Tip: Create a `Series<int,int>` first. Use `Frame.addCol`



In [None]:
// example: 
// persons is the result of Task 1.2
// persons
// |> Frame.addCol "coffeesPerWeek" coffeesPerWeek

## Task 1.4
Add the columns `"teasPerWeek"` and `"coffeesPerWeek"`. Add the resulting series as a column with the title `"completeConsume"` to the previously created frame.

Tip 1: This task can be solved in several ways.

Tip 2: Via `Series.values` you can access the values of each Series. Then you could iterate over both collections with `Seq.map2`. 



## Task 1.5
Determine the sum of `"completeConsume"`.

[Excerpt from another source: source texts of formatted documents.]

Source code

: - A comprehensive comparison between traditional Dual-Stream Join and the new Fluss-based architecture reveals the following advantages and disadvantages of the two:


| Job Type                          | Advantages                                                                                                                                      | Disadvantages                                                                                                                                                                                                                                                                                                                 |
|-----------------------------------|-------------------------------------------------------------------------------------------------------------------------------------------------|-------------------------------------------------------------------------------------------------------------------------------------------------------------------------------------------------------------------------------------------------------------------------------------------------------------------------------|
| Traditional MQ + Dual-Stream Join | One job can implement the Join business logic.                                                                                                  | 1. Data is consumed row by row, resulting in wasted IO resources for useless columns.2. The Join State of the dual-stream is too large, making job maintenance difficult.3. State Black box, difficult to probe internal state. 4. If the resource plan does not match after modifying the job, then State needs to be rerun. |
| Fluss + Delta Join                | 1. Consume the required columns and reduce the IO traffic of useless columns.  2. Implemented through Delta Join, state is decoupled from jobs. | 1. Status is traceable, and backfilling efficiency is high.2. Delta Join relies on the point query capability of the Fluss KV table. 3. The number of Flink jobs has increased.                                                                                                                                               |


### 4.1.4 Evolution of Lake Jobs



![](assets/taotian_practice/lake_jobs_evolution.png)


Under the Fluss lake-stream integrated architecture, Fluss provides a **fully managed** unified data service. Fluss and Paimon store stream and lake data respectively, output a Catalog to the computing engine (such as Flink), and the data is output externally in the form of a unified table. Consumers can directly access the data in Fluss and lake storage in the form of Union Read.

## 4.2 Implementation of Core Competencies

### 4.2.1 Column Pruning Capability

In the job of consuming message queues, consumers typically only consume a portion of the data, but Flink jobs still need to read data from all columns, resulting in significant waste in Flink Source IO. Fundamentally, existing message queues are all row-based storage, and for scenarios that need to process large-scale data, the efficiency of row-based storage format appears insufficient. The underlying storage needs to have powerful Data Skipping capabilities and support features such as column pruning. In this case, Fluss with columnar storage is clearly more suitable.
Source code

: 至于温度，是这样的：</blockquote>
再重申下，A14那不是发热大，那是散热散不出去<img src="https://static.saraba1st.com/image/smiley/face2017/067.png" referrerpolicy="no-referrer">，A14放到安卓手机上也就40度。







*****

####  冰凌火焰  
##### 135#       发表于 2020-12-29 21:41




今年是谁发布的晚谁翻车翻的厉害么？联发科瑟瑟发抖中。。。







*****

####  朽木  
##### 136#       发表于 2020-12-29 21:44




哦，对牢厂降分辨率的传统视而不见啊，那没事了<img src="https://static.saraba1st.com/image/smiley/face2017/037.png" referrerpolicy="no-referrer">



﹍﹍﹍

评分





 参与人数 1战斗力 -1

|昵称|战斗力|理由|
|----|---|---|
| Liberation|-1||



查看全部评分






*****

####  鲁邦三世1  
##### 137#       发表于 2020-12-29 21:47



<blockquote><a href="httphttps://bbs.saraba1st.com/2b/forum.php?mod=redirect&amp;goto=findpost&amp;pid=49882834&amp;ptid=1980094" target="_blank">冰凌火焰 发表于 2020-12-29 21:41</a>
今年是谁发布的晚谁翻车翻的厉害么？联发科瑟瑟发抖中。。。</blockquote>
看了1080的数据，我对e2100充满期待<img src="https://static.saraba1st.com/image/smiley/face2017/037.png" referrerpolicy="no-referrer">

# Task 2: Frame Operations




## Task 2.1
Group the rows of the frame from Task 1.3 according to the elements of the `"group"` column.
Tip: Explicit type annotation (see: [Working with Deedle](#Working-with-Deedle)). 

## Task 2.2
Results tables often contain more than 40 columns. However, only a few are interesting for individual analysis. 
It is therefore often useful to create a frame that contains fewer columns. Use the function `Frame.sliceCols` to create a frame on the base of the 
frame from Task 1.3 to create a frame that contains only the columns `"firstNames"` and `"teasPerWeek"`.



## Task 2.3
Many times you want to aggregate based on groupings. Calculate the sum of the `"teasPerWeek"` column for each group.
Tip: Extract the `"teasPerWeek"` column from the result of Task 2.1. Proceed as demonstrated in the lecture. 



## Task 2.4
Often you want to save intermediate results. Save the frame from task 1.3 as a CSV file. Use `';'` as separator.



## Task 2.5
Use the function `Frame.ReadCsv` to read the file again.